Extracted records

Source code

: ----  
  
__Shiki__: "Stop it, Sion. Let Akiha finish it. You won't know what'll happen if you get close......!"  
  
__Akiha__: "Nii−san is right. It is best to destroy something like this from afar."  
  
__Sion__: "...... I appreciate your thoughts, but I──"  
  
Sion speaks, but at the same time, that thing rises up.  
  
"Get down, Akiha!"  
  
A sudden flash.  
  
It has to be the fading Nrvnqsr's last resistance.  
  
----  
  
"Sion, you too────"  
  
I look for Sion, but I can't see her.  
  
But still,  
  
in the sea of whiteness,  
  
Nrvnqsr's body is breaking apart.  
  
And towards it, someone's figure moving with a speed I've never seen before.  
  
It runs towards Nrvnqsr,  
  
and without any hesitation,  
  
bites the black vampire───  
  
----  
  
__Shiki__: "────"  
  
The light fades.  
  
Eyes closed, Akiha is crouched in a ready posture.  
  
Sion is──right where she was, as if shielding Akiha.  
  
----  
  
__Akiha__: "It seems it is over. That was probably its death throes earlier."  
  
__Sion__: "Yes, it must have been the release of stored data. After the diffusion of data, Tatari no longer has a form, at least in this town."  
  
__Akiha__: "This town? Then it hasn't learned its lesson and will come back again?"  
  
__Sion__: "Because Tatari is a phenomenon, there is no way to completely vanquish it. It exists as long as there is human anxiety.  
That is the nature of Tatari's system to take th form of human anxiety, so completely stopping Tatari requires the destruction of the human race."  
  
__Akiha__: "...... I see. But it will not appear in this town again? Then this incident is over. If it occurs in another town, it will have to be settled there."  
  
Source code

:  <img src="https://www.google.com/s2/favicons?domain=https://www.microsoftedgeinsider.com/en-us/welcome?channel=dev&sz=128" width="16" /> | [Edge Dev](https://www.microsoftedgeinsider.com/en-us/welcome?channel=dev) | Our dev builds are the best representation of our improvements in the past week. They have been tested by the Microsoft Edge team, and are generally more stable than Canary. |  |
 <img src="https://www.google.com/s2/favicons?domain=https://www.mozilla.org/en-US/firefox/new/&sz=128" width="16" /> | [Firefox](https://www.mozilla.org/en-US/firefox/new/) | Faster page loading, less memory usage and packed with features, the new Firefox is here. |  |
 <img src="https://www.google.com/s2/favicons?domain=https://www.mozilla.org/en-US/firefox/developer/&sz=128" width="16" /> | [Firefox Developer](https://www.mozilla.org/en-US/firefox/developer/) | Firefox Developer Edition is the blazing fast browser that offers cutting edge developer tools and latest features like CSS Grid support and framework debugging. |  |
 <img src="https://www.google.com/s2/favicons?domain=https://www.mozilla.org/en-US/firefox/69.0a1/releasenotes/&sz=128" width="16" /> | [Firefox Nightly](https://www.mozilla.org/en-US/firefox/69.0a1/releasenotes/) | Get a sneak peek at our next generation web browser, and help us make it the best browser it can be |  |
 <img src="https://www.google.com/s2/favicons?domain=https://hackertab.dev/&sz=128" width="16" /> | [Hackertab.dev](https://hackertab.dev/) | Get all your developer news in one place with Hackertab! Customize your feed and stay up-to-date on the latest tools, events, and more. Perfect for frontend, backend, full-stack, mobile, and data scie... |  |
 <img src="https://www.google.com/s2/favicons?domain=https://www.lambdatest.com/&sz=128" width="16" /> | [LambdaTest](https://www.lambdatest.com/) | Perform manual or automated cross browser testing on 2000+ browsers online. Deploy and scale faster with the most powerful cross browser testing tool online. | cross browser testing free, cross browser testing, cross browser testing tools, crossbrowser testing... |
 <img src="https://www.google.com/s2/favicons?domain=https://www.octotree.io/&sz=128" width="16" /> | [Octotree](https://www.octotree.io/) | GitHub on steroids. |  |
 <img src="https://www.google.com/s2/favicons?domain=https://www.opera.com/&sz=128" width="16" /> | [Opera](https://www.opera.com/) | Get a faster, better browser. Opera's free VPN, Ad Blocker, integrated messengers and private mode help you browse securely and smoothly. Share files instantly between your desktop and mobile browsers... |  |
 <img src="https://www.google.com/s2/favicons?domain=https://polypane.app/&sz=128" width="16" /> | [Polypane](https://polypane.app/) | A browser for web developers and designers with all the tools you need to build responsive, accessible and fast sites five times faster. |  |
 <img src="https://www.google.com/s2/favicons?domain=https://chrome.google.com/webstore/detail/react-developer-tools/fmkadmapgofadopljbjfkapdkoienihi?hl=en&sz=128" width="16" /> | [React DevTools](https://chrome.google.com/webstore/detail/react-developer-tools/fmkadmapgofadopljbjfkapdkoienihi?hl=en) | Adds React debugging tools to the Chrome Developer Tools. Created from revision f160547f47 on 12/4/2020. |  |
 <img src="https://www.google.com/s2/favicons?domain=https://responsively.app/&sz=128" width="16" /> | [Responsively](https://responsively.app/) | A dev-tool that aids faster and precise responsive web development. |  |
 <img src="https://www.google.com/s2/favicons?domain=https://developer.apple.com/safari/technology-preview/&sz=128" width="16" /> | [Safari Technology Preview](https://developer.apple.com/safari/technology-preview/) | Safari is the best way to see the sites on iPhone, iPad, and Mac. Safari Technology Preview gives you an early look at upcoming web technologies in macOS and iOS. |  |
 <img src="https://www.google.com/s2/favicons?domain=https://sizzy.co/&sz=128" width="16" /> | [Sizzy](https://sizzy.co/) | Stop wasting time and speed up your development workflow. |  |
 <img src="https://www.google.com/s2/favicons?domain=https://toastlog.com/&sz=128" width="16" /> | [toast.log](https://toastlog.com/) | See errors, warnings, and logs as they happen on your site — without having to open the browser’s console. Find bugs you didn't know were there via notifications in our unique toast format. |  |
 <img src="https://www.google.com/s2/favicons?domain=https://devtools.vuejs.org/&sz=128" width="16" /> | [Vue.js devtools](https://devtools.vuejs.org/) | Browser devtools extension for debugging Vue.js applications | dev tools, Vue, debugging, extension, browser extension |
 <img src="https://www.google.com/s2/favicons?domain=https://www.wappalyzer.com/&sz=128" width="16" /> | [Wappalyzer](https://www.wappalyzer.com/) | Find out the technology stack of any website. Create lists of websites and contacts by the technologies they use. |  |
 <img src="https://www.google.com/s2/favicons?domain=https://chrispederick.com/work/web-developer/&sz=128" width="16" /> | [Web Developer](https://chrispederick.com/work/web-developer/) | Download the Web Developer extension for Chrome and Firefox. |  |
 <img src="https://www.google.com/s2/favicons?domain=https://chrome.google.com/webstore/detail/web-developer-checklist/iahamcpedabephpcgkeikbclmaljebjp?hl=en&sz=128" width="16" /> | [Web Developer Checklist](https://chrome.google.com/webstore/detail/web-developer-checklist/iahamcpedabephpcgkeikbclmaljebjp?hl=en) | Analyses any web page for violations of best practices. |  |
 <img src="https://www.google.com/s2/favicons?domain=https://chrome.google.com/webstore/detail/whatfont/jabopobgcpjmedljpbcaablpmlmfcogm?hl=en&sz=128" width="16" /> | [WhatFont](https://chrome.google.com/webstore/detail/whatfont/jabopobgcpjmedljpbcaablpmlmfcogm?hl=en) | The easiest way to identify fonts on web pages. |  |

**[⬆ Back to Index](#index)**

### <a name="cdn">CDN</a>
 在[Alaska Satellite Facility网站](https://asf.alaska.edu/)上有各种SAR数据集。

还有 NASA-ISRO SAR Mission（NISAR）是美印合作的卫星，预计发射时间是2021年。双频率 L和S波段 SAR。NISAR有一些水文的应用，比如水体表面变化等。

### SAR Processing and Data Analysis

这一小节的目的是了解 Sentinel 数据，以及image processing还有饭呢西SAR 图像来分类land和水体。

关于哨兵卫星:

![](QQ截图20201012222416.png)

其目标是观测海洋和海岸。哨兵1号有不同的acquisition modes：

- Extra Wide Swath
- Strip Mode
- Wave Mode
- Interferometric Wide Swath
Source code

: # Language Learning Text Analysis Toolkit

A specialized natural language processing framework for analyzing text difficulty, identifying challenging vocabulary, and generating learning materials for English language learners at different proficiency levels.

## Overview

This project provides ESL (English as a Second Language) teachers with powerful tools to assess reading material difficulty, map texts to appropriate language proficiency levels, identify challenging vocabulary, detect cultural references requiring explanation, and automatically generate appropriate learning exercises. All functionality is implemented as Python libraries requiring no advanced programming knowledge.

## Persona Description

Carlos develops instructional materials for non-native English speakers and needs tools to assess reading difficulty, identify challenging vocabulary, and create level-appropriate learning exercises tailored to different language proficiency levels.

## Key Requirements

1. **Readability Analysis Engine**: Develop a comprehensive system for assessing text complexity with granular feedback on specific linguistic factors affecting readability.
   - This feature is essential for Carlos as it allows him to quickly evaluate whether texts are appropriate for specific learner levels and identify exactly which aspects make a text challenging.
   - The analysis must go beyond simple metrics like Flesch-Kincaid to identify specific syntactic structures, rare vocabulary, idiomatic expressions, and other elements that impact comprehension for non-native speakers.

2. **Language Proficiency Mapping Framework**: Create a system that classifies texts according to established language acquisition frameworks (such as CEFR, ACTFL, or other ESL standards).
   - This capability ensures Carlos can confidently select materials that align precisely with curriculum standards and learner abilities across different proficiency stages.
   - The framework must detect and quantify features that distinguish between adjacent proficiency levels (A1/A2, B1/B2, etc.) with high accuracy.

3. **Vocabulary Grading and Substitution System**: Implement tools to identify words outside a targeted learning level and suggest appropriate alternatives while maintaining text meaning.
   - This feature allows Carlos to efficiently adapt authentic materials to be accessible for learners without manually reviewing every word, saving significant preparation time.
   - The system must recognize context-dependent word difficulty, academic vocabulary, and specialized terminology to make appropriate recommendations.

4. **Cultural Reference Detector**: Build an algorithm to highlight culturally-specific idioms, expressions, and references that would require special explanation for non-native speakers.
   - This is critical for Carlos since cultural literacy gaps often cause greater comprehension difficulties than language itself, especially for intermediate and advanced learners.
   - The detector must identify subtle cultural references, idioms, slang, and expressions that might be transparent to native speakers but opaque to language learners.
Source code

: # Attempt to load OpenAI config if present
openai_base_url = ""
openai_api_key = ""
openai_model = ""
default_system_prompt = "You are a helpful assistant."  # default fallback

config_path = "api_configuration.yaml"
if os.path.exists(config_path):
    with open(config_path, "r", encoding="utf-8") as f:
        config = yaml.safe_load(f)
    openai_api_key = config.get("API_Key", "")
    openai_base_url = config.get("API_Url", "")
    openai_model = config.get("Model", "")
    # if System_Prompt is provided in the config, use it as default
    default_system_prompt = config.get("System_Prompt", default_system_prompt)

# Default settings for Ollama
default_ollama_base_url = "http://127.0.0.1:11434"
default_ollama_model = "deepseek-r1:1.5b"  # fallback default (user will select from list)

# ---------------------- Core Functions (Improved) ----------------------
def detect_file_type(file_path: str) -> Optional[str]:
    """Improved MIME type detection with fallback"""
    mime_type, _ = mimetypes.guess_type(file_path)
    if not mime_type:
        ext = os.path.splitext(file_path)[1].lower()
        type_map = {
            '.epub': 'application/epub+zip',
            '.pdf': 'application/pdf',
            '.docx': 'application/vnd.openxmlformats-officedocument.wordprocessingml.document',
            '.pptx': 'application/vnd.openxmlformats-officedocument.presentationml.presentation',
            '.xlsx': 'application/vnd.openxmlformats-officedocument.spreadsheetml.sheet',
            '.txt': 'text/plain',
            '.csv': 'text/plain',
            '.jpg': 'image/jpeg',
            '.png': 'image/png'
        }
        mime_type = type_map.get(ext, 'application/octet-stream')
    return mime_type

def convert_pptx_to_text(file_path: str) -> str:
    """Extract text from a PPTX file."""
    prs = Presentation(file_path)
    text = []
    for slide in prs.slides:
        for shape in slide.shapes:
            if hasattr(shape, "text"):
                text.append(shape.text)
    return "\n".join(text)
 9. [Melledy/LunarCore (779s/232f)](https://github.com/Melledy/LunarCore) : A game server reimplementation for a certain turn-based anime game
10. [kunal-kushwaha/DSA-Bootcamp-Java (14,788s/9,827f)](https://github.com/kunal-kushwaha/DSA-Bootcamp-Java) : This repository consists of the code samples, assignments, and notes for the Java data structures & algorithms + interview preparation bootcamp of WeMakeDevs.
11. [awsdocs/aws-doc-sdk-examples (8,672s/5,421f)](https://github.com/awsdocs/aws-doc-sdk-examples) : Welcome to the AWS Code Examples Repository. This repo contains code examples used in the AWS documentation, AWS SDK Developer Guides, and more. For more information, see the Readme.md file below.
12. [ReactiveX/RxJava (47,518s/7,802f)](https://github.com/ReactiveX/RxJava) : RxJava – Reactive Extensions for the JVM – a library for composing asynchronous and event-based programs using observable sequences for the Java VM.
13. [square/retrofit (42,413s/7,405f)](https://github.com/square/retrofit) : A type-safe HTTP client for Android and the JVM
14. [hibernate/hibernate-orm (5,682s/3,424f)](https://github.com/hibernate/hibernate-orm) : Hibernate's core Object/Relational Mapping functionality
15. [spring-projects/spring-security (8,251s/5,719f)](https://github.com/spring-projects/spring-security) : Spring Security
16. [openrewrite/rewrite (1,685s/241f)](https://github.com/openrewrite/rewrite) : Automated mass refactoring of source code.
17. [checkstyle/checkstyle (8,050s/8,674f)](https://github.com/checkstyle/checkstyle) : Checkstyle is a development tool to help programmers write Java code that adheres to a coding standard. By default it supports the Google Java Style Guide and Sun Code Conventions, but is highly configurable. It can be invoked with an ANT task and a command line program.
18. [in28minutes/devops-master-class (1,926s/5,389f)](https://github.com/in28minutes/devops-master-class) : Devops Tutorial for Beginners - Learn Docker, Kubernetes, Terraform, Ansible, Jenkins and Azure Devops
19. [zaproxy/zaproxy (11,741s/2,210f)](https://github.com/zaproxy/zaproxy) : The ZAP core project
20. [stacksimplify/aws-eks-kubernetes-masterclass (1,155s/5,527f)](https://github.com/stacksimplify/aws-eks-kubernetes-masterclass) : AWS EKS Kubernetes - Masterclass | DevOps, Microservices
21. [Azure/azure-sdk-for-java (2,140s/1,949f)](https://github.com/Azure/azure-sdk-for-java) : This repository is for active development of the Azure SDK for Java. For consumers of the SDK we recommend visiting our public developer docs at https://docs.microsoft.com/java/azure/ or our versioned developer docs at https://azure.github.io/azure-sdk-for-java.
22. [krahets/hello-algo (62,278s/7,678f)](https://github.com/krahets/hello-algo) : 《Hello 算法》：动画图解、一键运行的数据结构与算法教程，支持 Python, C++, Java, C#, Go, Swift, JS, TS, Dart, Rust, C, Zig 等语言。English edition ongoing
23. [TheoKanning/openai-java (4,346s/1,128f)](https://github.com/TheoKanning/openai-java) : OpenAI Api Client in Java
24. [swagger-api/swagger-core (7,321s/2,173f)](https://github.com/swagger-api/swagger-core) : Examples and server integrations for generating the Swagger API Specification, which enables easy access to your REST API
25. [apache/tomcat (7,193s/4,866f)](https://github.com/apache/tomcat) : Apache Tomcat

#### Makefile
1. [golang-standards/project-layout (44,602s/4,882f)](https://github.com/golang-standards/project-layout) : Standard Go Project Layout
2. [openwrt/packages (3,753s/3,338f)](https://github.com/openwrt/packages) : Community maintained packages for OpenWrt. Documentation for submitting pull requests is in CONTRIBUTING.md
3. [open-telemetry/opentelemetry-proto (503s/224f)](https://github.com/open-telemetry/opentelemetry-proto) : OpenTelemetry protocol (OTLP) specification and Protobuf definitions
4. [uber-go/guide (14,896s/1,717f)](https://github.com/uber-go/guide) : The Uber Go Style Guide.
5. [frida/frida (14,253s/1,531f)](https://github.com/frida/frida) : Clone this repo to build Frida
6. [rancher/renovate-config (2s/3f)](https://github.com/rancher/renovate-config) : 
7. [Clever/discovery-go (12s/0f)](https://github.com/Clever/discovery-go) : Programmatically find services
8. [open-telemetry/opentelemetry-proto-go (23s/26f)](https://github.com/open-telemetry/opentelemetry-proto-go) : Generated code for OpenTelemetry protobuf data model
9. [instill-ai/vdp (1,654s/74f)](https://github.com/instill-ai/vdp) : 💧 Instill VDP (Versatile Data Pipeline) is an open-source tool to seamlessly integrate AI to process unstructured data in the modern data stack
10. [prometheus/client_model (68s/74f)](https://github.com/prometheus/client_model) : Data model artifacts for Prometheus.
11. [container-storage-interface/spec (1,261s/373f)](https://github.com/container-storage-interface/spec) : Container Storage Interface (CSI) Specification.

TASK> Copy the lines from the beginning of the records up to and including the line containing "A sudden flash.".

EXERCISE ANSWER>
Source code

: ----  
  
__Shiki__: "Stop it, Sion. Let Akiha finish it. You won't know what'll happen if you get close......!"  
  
__Akiha__: "Nii−san is right. It is best to destroy something like this from afar."  
  
__Sion__: "...... I appreciate your thoughts, but I──"  
  
Sion speaks, but at the same time, that thing rises up.  
  
"Get down, Akiha!"  
  
A sudden flash.  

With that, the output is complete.